Per il perito risultava, dunque, provato in modo inequivocabile che lo stato di compromissione ambientale dell’area era conosciuto e significativo fin dal 1991, sia nella matrice terreno che nelle acque sotterranee (cfr. pag. 27 della relazione).
Sempre dalla relazione si legge che negli anni immediatamente successivi si decideva di arginare la suddetta contaminazione introducendo nel terreno un agente basico (denominato latte di calce), e di isolare il terreno e renderlo impermeabile con strati di terra argillosi e mediante le costruzioni (cfr. lo studio del 1993 e del 1995, commissionati dall’allora proprietaria Sogim S.r.l.).
Tale determinazione, però, è altamente criticata dal perito della Procura di Pavia, il quale, alla pag. 77 della sua relazione, osserva che: “Nonostante nella premessa alle conclusioni si dia importanza al ripristino delle condizioni ambientali dell’area, nel documento risulta evidente che le proposte di Parte sono finalizzate principalmente alla possibilità di valorizzare l’area mediante edificazione, senza tenere in alcun conto la tutela dell’ambiente e la salute dei cittadini che in tali edifici avrebbero risieduto”.
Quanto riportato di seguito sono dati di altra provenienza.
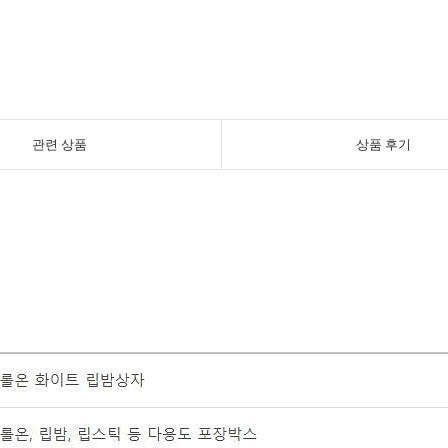
관련 상품
상품 후기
Il perito conclude evidenziando la situazione di grave inquinamento da zolfo e metalli tossici dell’area derivante dagli stabilimenti produttivi della ex Chatillon e persistente da oltre 20 anni, oltre che da macerie derivanti da ex edifici abbattuti, situazione alla quale dovrebbe rimediarsi con misure di sicurezza e bonifica da rendere operative al più presto.
Evidenzia, inoltre, che la barriera idraulica costruita per la messa in sicurezza della falda è spenta e non è mai entrata in funzione, nonostante la Maltauro sia stata autorizzata a tal fine in conferenza di servizi.
Tale misura, secondo il perito, fatta salva la bontà di progettazione del sistema di barrieramento idraulico, consentirebbe di evitare la propagazione dei contaminanti all’esterno del sito, da intendersi come intervento d’emergenza e da mantenere in esercizio continuo sino alla compiuta reale bonifica del sito. Rivestirebbe, a tal fine, utilità anche l’apposizione di un telo da discarica.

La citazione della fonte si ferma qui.